Convenience functions for exploratory analysis on VERIS database (http://veriscommunity.net).
Small helper functions for working with the data frame objects from the VERIS Community Database (VCDB), typically converted from JSON using the verisr package (or, if unavailable, from this my fork of this package). This package replicates in base R or dplyr many of the helper functions originally implemented in the verisr package by Jay Jacobs.
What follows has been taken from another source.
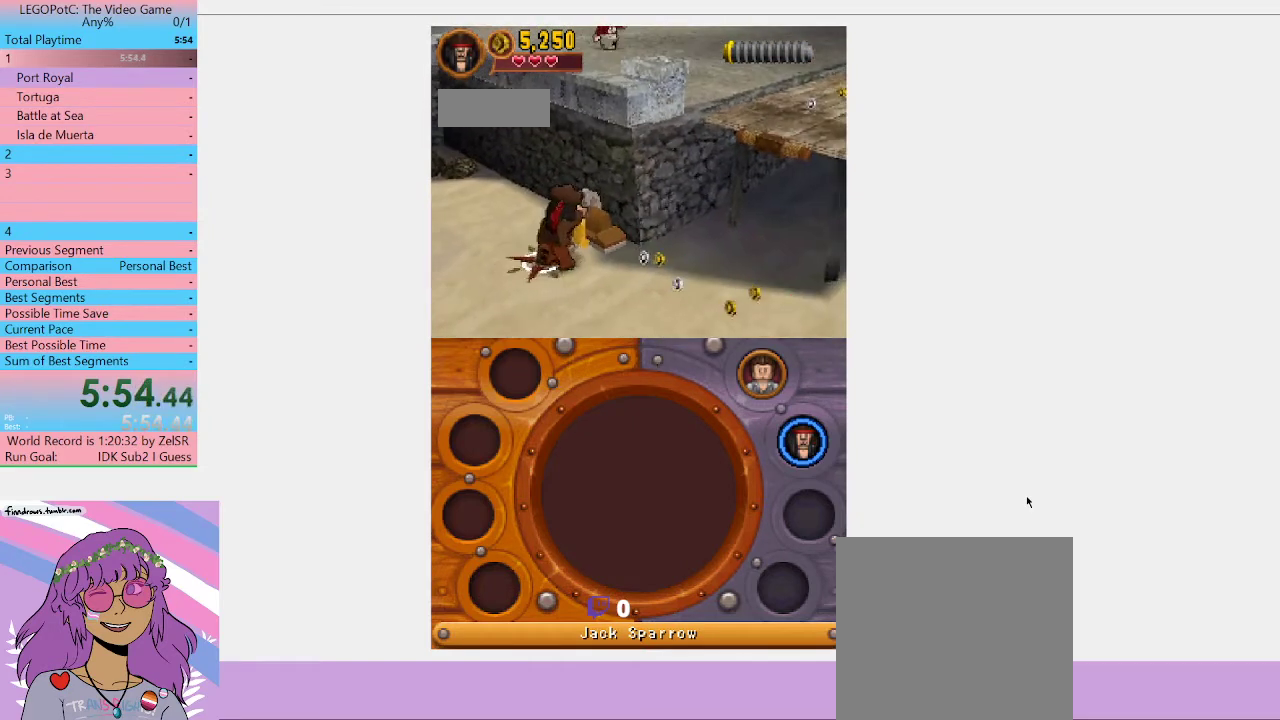
{"buttons": [], "left_stick": "center", "right_stick": "center", "events": []}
The original package by Jay uses data.table
code that is deprecated
and no longer works with recent versions of R. The author has stated his
desire to one day rewrite these functions in dplyr code but since effort
on that has been stagnant for a few years now this is a simple attempt
to recreate these helper functions in dplyr
or base R code.
Install it from github and load the built-in dataset:
# install devtools from https://github.com/hadley/devtools
devtools::install_github("onlyphantom/verisr2")
library(verisr2)
data(vcdb)
Inspecting the class of the data:
class(vcdb)
## [1] "verisr" "data.frame"
Because the incidents are originally recorded in JSON, the transformed data is “wide” spanning across more than 2,430 variables as of this writing. The VERIS specification has intended for the data schema to be extended upon, and when expressed as a data frame, this wide format presents an opportunity for data analysis and exploratory exercises:
dim(vcdb)
## [1] 8198 2436
Retrieve a list of variables (enumeration / factors) in the data frame from a specified “parent”:
getenum_stri(vcdb, "action.error.vector")[1:5]
## [1] "action.error.vector.Carelessness"
## [2] "action.error.vector.Inadequate personnel"
## [3] "action.error.vector.Inadequate processes"
## [4] "action.error.vector.Inadequate technology"
## [5] "action.error.vector.Other"
The same function can also be performed with a vector of (character) strings instead of a single string value:
getenum_stri(vcdb, c("actor.internal.motive", "value_chain.money laundering.variety"))[8:12]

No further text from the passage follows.